##### Исходные данные #####

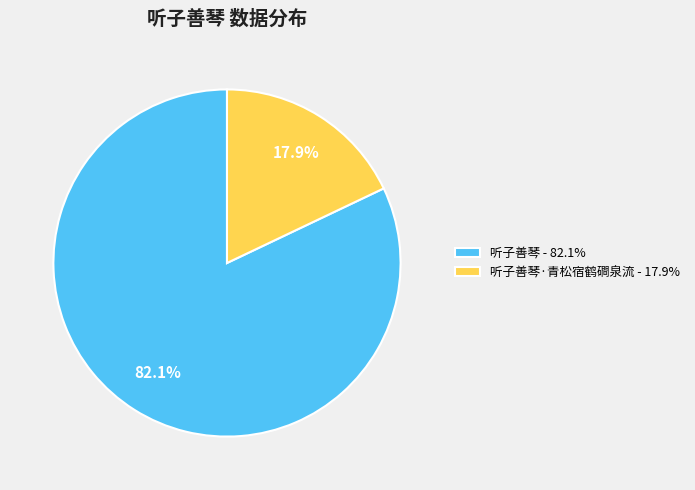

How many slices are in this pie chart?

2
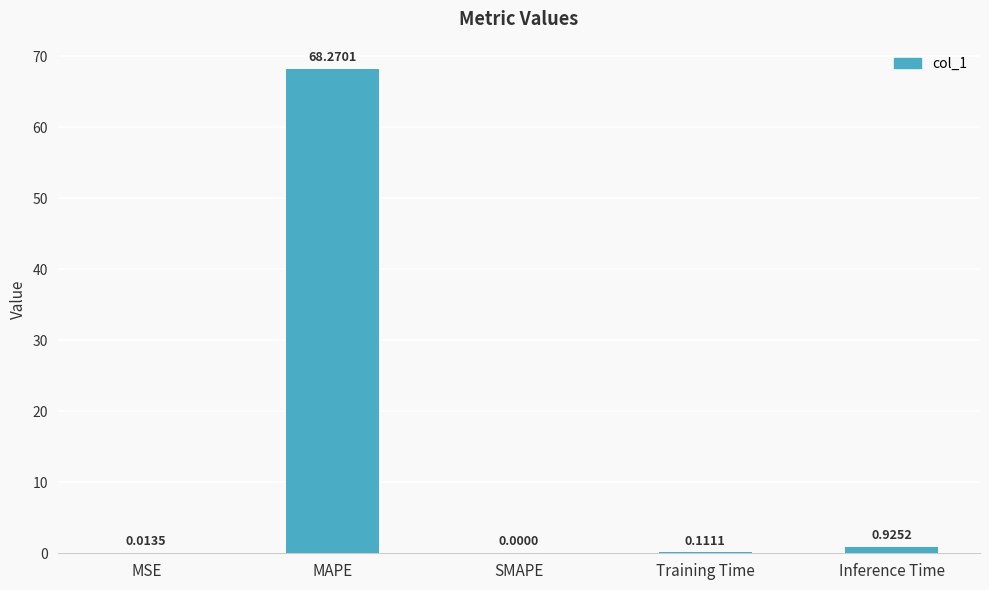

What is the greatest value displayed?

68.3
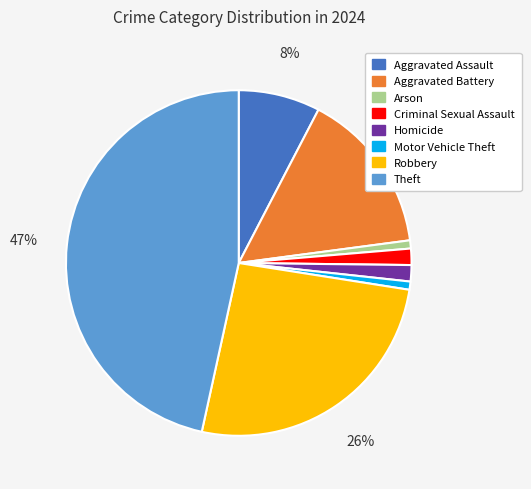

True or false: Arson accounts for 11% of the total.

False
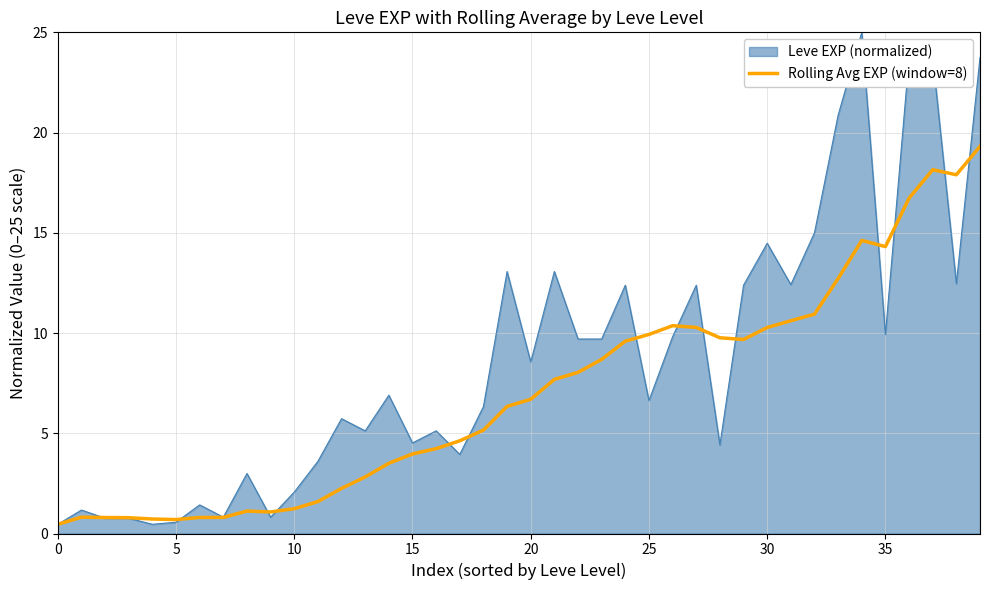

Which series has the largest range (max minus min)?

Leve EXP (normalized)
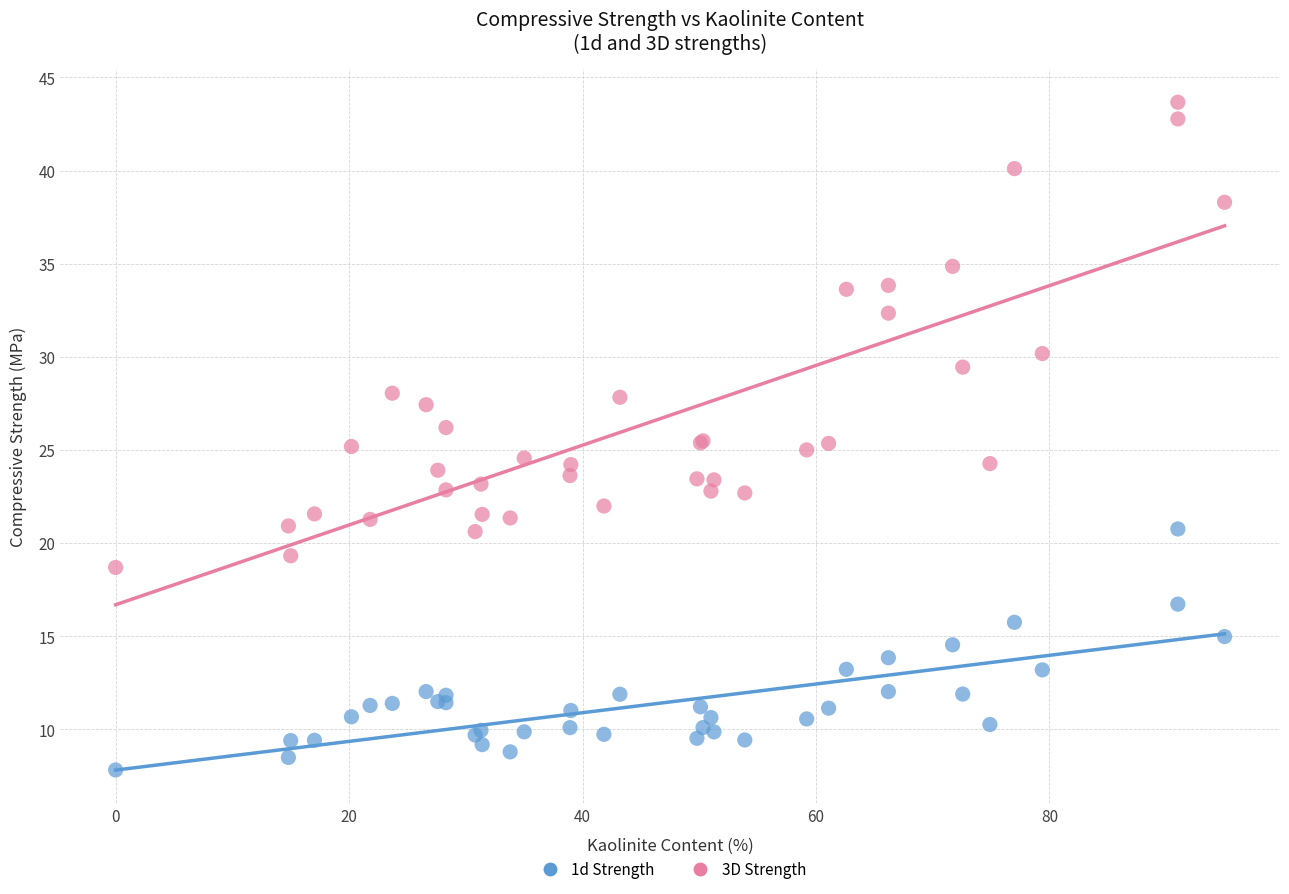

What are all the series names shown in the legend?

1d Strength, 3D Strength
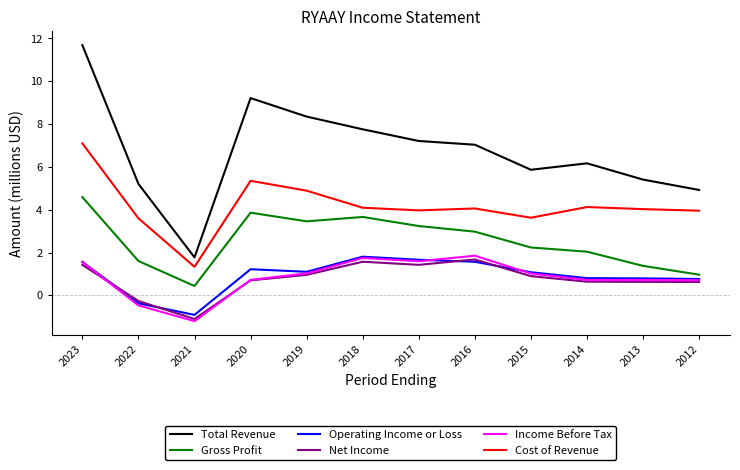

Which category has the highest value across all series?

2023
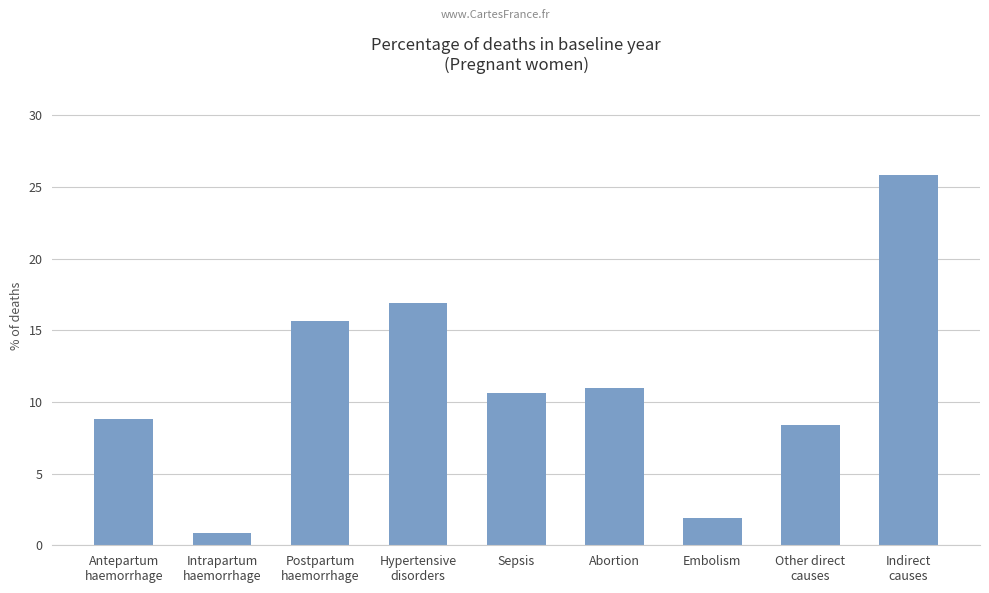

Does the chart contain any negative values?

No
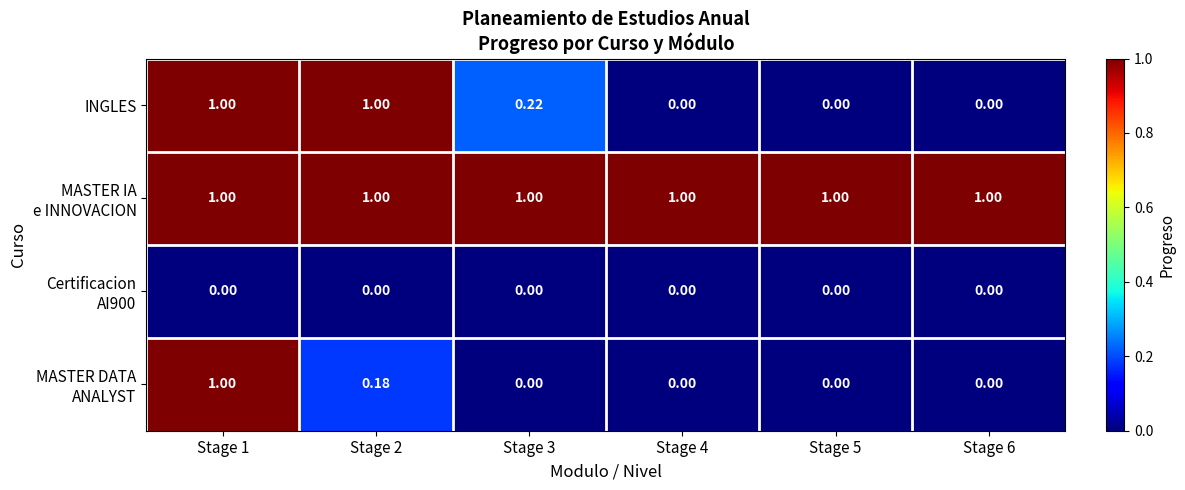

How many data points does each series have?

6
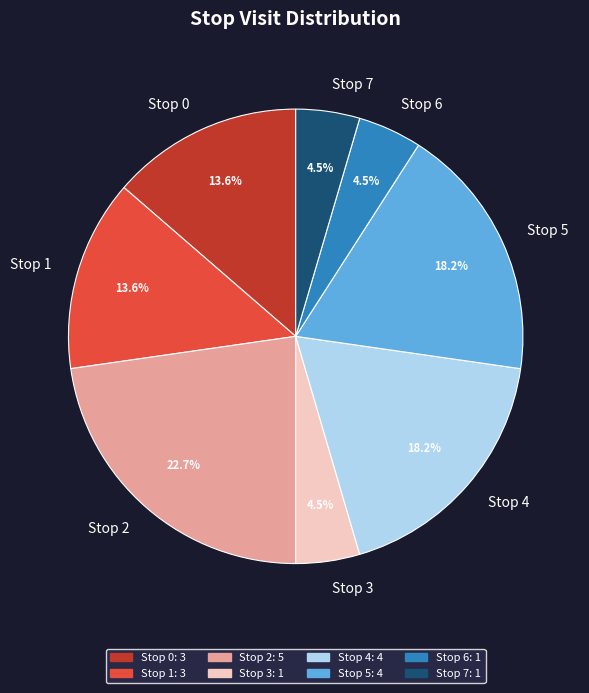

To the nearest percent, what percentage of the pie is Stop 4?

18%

#####

Как выполнить -> Соберите из записей выше все строки, где есть слово «many».

Решение ->
How many slices are in this pie chart?
How many data points does each series have?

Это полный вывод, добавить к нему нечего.